Lucas, sharper, cutting in over theirs. “Hands where we can see them!”
Someone else. A thin, broken voice, carried in on the night air and the hollow of the open doorway. “They said—they said if I just—if I just—”
My father.
The sound of him hit me harder than the words. That specific pitch of panic, that wet thickness in his throat. The way he stretched his vowels when he was trying to sound sorry.
My knees almost stopped working.
The front door stood open, skewed a few inches off its frame like someone had flung it and the house had flinched. Cool air pushed in, smelling like salt and damp earth and the metallic tang of something I didn’t want to name.
Maude was in the foyer, back pressed against the wall just inside the doorway, a dish towel still clutched in her hand like she’d been snatched straight out of the kitchen. Her face was pale, mouth a thin line, eyes sharp.
“Don’t go out there,” she said when she saw me. Her voice was low and urgent. “Stay back, Hazel.”
“What’s happening?” My own voice sounded too high in my ears, like it belonged to a child.
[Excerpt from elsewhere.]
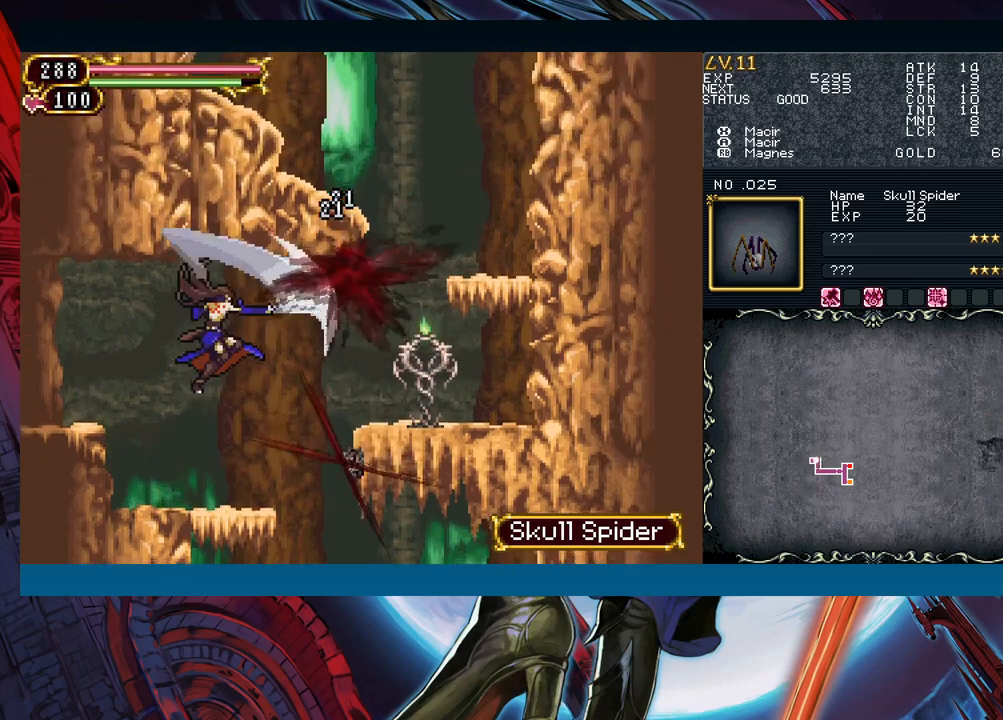
{"buttons": ["B"], "left_stick": "right", "events": [[217, "left_stick", "right"], [367, "left_stick", "left"], [400, "Y", "down"], [450, "B", "down"], [467, "Y", "up"], [483, "left_stick", "right"]]}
Her gaze flicked briefly to the rectangle of darkness beyond the door. “Your father walked up the road,” she said. “The boys heard something on the drive. They went out to check. Found him coming toward the house.”
My heartbeat pounded in my throat. “He’s here?”
She nodded once.
Outside, another shout.
“Sam, stop walking!”
I edged closer to the doorway, ignoring Maude’s hand reaching for my sleeve. The old wood floor felt like it was vibrating under my bare feet, humming with a frequency that belonged to fear and engines and the click of safeties being switched off.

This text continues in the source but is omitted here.